Easter Sunday, and amidst hymns the priest talked about the rolling away of the boulder, the empty tomb beyond. In his interpretation, this opening of the cave symbolises humanity finally coming into contact with God's miraculous spirit.
In his interpretation, humanity were the ones on the outside. God's spirit was the cave, or whatever was in the cave, or whatever wasn't in the cave when it was reopened.
What struck me about the image was the idea of the Holy Spirit as the atmosphere of a recently sealed crypt. I kept thinking about the air inside that chamber, riddled with bits of Jesus, the living and the dead, the decay and burgeoning mould and the feeding insects.
The priest was talking about the miracle of the resurrection.

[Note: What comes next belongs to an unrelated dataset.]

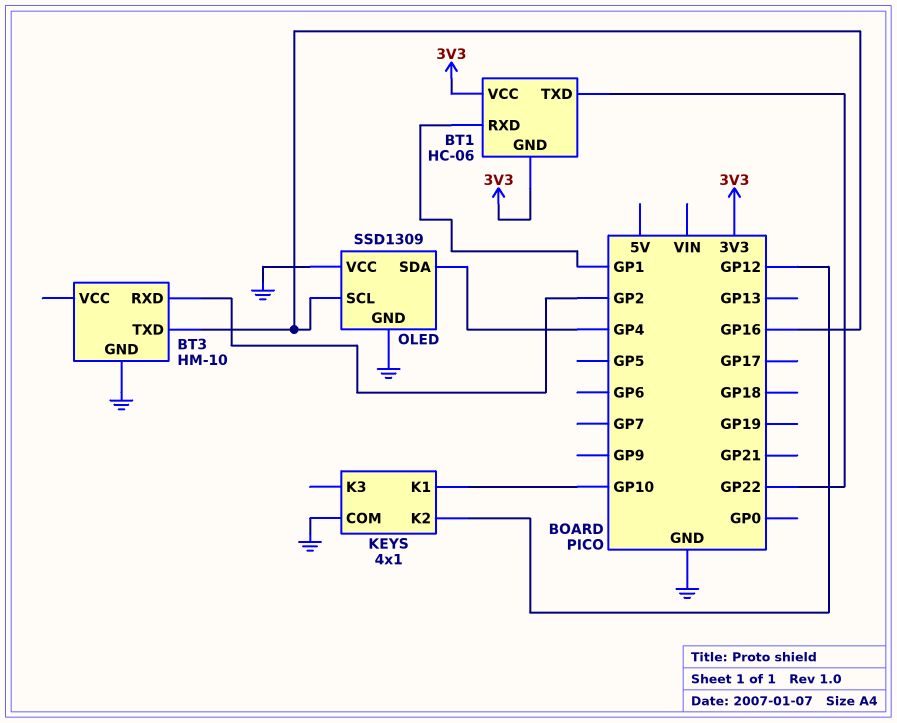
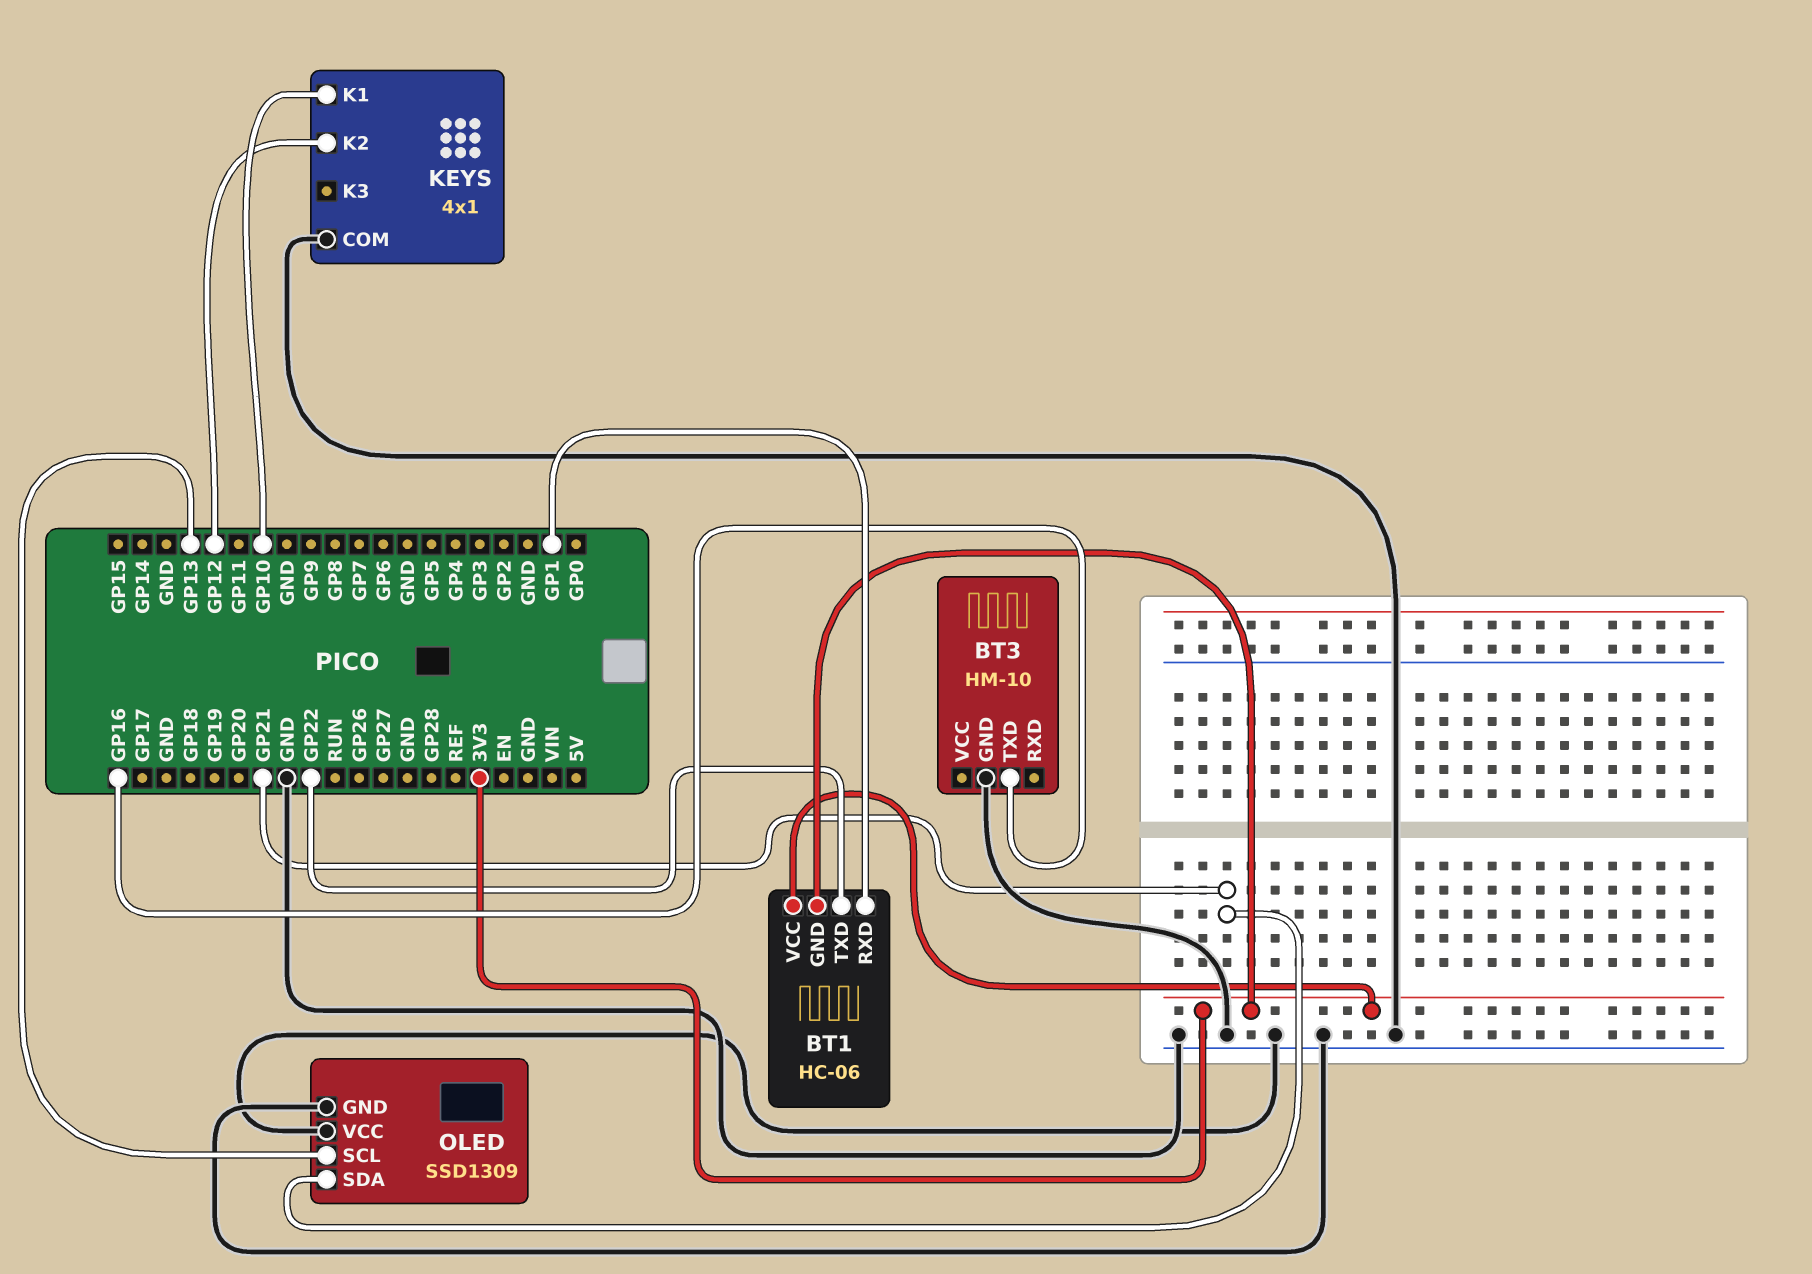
BT3 pin RXD: GP2 -> none
OLED pin SCL: GP16 -> GP13
OLED pin SDA: GP4 -> GP21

All I could think about was the stuffiness of the tomb. That's why the symbolism collapsed for me, because I couldn't help thinking that if the spirit of God was going to be anything it would be the open air outside, not the dank and morbid atmosphere indoors, dark, clotted and windowless.
Who meets who when the boulder is rolled away? What rushes in and what rushes out? What takes place in that sudden mingling of new and dying air, the hot breeze from the hills colliding with the stale updraft of an uncorked burial chamber? Part of the mystery has to be in the mixture.
The significance of the story lies in what can't be seen, the stuff that takes place beyond human sight. The body that's no longer there, a gap in the door where once was solid stone, whatever is created when that sealed room becomes just another open doorway in the world, a vanishing worth talking about.